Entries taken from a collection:
## BEGIN

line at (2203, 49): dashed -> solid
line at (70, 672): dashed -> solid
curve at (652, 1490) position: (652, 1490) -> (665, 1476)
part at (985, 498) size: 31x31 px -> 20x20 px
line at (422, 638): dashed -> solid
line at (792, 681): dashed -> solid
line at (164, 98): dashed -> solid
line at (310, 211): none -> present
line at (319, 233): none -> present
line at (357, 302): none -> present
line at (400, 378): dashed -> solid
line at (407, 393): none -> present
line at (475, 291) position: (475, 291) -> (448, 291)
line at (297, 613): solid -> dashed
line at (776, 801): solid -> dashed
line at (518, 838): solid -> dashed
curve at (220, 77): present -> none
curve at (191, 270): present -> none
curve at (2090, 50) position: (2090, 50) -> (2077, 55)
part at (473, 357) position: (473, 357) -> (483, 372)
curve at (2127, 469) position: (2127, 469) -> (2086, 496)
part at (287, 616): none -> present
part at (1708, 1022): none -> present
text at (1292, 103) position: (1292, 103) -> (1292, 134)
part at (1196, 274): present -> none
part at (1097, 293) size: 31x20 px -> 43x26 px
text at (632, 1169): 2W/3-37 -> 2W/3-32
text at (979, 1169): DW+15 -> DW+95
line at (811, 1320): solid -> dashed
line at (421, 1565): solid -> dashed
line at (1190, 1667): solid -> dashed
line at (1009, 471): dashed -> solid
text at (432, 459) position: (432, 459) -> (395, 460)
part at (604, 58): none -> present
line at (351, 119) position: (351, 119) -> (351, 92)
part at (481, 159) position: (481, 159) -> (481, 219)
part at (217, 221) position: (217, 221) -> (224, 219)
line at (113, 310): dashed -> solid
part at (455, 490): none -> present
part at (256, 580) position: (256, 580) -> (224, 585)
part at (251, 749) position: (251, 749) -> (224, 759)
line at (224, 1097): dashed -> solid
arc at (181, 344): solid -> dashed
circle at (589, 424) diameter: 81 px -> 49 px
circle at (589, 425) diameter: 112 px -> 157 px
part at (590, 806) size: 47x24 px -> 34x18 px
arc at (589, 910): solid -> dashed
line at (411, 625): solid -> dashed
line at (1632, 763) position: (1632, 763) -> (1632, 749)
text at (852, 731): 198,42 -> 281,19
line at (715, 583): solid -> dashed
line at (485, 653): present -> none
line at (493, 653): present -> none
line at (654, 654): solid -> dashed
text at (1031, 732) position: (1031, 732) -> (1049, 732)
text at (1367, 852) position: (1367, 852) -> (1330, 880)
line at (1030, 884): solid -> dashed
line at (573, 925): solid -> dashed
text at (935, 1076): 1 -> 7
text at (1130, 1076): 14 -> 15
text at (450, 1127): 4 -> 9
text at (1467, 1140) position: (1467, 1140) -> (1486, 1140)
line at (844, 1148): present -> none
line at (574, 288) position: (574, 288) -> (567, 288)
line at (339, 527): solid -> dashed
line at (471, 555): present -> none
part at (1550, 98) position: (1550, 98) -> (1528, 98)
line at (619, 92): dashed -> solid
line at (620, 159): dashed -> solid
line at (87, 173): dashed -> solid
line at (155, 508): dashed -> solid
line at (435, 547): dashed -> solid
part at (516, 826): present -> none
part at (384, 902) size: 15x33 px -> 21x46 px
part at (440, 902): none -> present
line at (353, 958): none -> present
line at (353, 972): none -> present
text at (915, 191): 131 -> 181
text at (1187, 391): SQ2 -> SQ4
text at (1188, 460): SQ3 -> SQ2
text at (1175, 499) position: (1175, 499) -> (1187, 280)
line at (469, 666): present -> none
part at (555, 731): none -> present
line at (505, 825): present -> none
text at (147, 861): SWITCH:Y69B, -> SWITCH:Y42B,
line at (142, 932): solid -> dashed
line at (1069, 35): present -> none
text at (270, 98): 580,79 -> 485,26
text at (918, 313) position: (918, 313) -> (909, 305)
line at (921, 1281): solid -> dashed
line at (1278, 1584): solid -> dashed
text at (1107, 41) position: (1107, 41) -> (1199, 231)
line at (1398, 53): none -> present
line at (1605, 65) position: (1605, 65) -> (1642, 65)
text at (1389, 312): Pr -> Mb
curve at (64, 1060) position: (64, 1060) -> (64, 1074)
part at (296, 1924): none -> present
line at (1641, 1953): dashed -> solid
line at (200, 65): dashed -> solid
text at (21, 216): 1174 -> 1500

## END

WHAT NEEDS TO BE DONE ▸
Turn the records above into a JSON list of strings with one string per line, leaving out any blank lines.

ANSWER FOR THE TASK ▸
[
  "line at (2203, 49): dashed -> solid",
  "line at (70, 672): dashed -> solid",
  "curve at (652, 1490) position: (652, 1490) -> (665, 1476)",
  "part at (985, 498) size: 31x31 px -> 20x20 px",
  "line at (422, 638): dashed -> solid",
  "line at (792, 681): dashed -> solid",
  "line at (164, 98): dashed -> solid",
  "line at (310, 211): none -> present",
  "line at (319, 233): none -> present",
  "line at (357, 302): none -> present",
  "line at (400, 378): dashed -> solid",
  "line at (407, 393): none -> present",
  "line at (475, 291) position: (475, 291) -> (448, 291)",
  "line at (297, 613): solid -> dashed",
  "line at (776, 801): solid -> dashed",
  "line at (518, 838): solid -> dashed",
  "curve at (220, 77): present -> none",
  "curve at (191, 270): present -> none",
  "curve at (2090, 50) position: (2090, 50) -> (2077, 55)",
  "part at (473, 357) position: (473, 357) -> (483, 372)",
  "curve at (2127, 469) position: (2127, 469) -> (2086, 496)",
  "part at (287, 616): none -> present",
  "part at (1708, 1022): none -> present",
  "text at (1292, 103) position: (1292, 103) -> (1292, 134)",
  "part at (1196, 274): present -> none",
  "part at (1097, 293) size: 31x20 px -> 43x26 px",
  "text at (632, 1169): 2W/3-37 -> 2W/3-32",
  "text at (979, 1169): DW+15 -> DW+95",
  "line at (811, 1320): solid -> dashed",
  "line at (421, 1565): solid -> dashed",
  "line at (1190, 1667): solid -> dashed",
  "line at (1009, 471): dashed -> solid",
  "text at (432, 459) position: (432, 459) -> (395, 460)",
  "part at (604, 58): none -> present",
  "line at (351, 119) position: (351, 119) -> (351, 92)",
  "part at (481, 159) position: (481, 159) -> (481, 219)",
  "part at (217, 221) position: (217, 221) -> (224, 219)",
  "line at (113, 310): dashed -> solid",
  "part at (455, 490): none -> present",
  "part at (256, 580) position: (256, 580) -> (224, 585)",
  "part at (251, 749) position: (251, 749) -> (224, 759)",
  "line at (224, 1097): dashed -> solid",
  "arc at (181, 344): solid -> dashed",
  "circle at (589, 424) diameter: 81 px -> 49 px",
  "circle at (589, 425) diameter: 112 px -> 157 px",
  "part at (590, 806) size: 47x24 px -> 34x18 px",
  "arc at (589, 910): solid -> dashed",
  "line at (411, 625): solid -> dashed",
  "line at (1632, 763) position: (1632, 763) -> (1632, 749)",
  "text at (852, 731): 198,42 -> 281,19",
  "line at (715, 583): solid -> dashed",
  "line at (485, 653): present -> none",
  "line at (493, 653): present -> none",
  "line at (654, 654): solid -> dashed",
  "text at (1031, 732) position: (1031, 732) -> (1049, 732)",
  "text at (1367, 852) position: (1367, 852) -> (1330, 880)",
  "line at (1030, 884): solid -> dashed",
  "line at (573, 925): solid -> dashed",
  "text at (935, 1076): 1 -> 7",
  "text at (1130, 1076): 14 -> 15",
  "text at (450, 1127): 4 -> 9",
  "text at (1467, 1140) position: (1467, 1140) -> (1486, 1140)",
  "line at (844, 1148): present -> none",
  "line at (574, 288) position: (574, 288) -> (567, 288)",
  "line at (339, 527): solid -> dashed",
  "line at (471, 555): present -> none",
  "part at (1550, 98) position: (1550, 98) -> (1528, 98)",
  "line at (619, 92): dashed -> solid",
  "line at (620, 159): dashed -> solid",
  "line at (87, 173): dashed -> solid",
  "line at (155, 508): dashed -> solid",
  "line at (435, 547): dashed -> solid",
  "part at (516, 826): present -> none",
  "part at (384, 902) size: 15x33 px -> 21x46 px",
  "part at (440, 902): none -> present",
  "line at (353, 958): none -> present",
  "line at (353, 972): none -> present",
  "text at (915, 191): 131 -> 181",
  "text at (1187, 391): SQ2 -> SQ4",
  "text at (1188, 460): SQ3 -> SQ2",
  "text at (1175, 499) position: (1175, 499) -> (1187, 280)",
  "line at (469, 666): present -> none",
  "part at (555, 731): none -> present",
  "line at (505, 825): present -> none",
  "text at (147, 861): SWITCH:Y69B, -> SWITCH:Y42B,",
  "line at (142, 932): solid -> dashed",
  "line at (1069, 35): present -> none",
  "text at (270, 98): 580,79 -> 485,26",
  "text at (918, 313) position: (918, 313) -> (909, 305)",
  "line at (921, 1281): solid -> dashed",
  "line at (1278, 1584): solid -> dashed",
  "text at (1107, 41) position: (1107, 41) -> (1199, 231)",
  "line at (1398, 53): none -> present",
  "line at (1605, 65) position: (1605, 65) -> (1642, 65)",
  "text at (1389, 312): Pr -> Mb",
  "curve at (64, 1060) position: (64, 1060) -> (64, 1074)",
  "part at (296, 1924): none -> present",
  "line at (1641, 1953): dashed -> solid",
  "line at (200, 65): dashed -> solid",
  "text at (21, 216): 1174 -> 1500"
]